All the while the minstrel, who had set down his string-box, was watching intently. When Ricca took the girl by her bare, bruised shoulders and pushed her into Gwi's arms, the minstrel's puzzled eyes followed her.

* * *

"Well, girl," said Gwi, when he had her safely back to the smithy, with the door barred. "We did well to bring you alive out of that."

She hunched herself against the wall of his bed-place, her knees drawn up tight against her chest. Her eyes were wide and blank with shock; she was shuddering, as though chilled to the bone.

Gwi felt in his pack for a pin, and drawing up the torn flaps of her tunic, he fastened them on her shoulder. Her cloak was still on the floor of the feast-hall; in his haste he had forgotten to pick it up. He took off his own and wrapped it around her.

Mildly he said, "You are growing overbold, my lass. It seems they were not through with that pig just yet."

She chose to take his small joke seriously. Through chattering teeth she replied, "I was hungry for meat. Who was to know whose pigs they were?"

"Never mind," he said. "You're safe enough here. Lie down now. Sleep. I've had a long day on the road--and it's growing longer by the minute." A thought struck him. "Are you hungry? I have some hardcake in my pack."

She shook her head.

"Well, drink this, at least," he said, holding out his waterskin. "Though mulled ale would do you more good."

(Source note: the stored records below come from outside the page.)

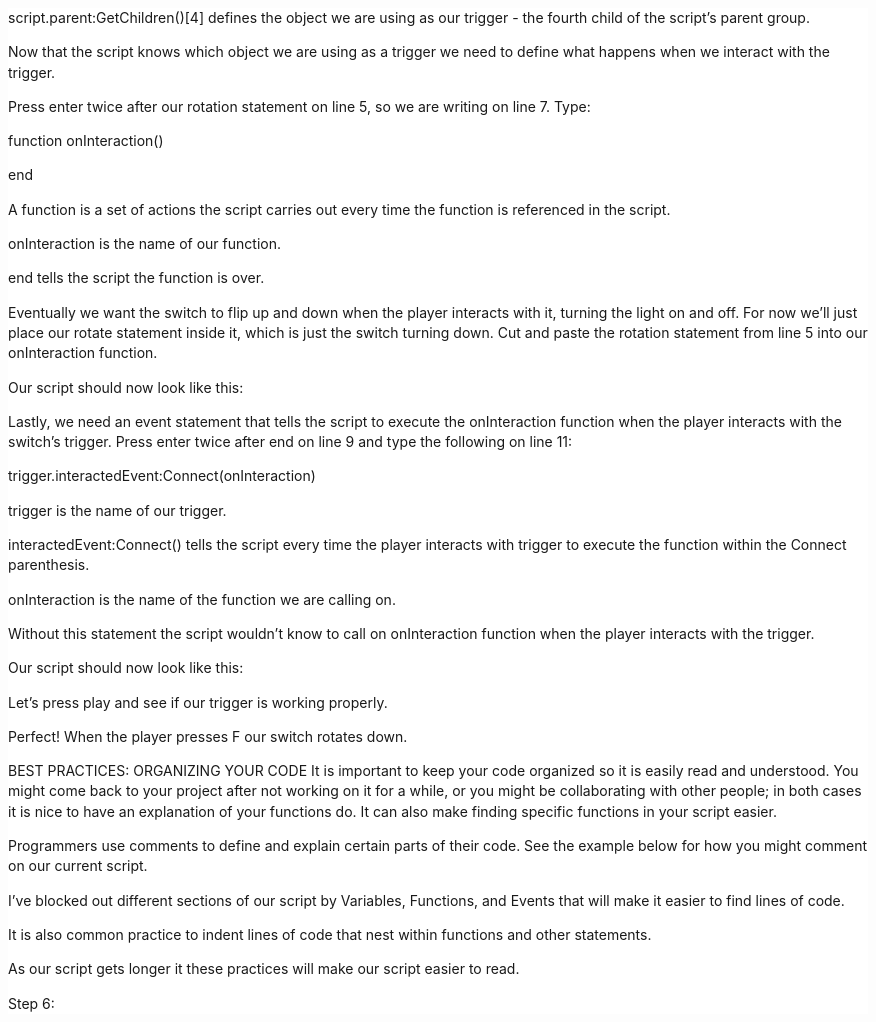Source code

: script.parent:GetChildren()[4] defines the object we are using as our trigger - the fourth child of the script’s parent group.

Now that the script knows which object we are using as a trigger we need to define what happens when we interact with the trigger.

Press enter twice after our rotation statement on line 5, so we are writing on line 7. Type:

function onInteraction()

end

A function is a set of actions the script carries out every time the function is referenced in the script.

onInteraction is the name of our function.

end tells the script the function is over.

Eventually we want the switch to flip up and down when the player interacts with it, turning the light on and off. For now we’ll just place our rotate statement inside it, which is just the switch turning down. Cut and paste the rotation statement from line 5 into our onInteraction function.

Our script should now look like this:



Lastly, we need an event statement that tells the script to execute the onInteraction function when the player interacts with the switch’s trigger. Press enter twice after end on line 9 and type the following on line 11: 

trigger.interactedEvent:Connect(onInteraction) 

trigger is the name of our trigger. 

interactedEvent:Connect() tells the script every time the player interacts with trigger to execute the function within the Connect parenthesis.

onInteraction is the name of the function we are calling on. 

Without this statement the script wouldn’t know to call on onInteraction function when the player interacts with the trigger.

Our script should now look like this:



Let’s press play and see if our trigger is working properly.

Perfect! When the player presses F our switch rotates down.

BEST PRACTICES: ORGANIZING YOUR CODE
It is important to keep your code organized so it is easily read and understood. You might come back to your project after not working on it for a while, or you might be collaborating with other people; in both cases it is nice to have an explanation of your functions do. It can also make finding specific functions in your script easier.

Programmers use comments to define and explain certain parts of their code. See the example below for how you might comment on our current script. 



I’ve blocked out different sections of our script by Variables, Functions, and Events that will make it easier to find lines of code.

It is also common practice to indent lines of code that nest within functions and other  statements.



As our script gets longer it these practices will make our script easier to read.

Step 6:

She tipped back her head and drank thirstily. Then, still shivering, she lay down on her back on the far side of the bed, log-stiff and with her eyes wide open, waiting.

"Pull those skins over you," Gwi said gently.

She turned her great gray eyes on him.

"Lass," he said, "go to sleep. For that is all I mean to do myself."

Now, hot-faced, she was looking up into the rafters. "I thought . . ."

"Yes, well," said Gwi. "And so did Ricca think--for which you may praise the Mother. One must talk to the Great Chief in words which make sense to him. Suppose I had told him I spoke for you only out of friendship?"

She gave him a puzzled look.

"Well, did you not eat of my bread, lass? And are you not wearing my hearth-gift? In my country we treat our hearth-guests with courtesy. I will not take from you anything you do not wish to give."

He lay down in his clothes and pulled the sheepskins over both of them. He put one arm around her shoulders, and when he drew her closer to him she did not resist. After a while he heard her teeth stop chattering and her breath grow quiet and even.

Weary as he was, it was a long time before sleep came for Gwi. In the deep night he woke again, and feeling her close and warm beside him, his loins stirred. He turned over, leaving a little space between them, and did not wake again till dawn.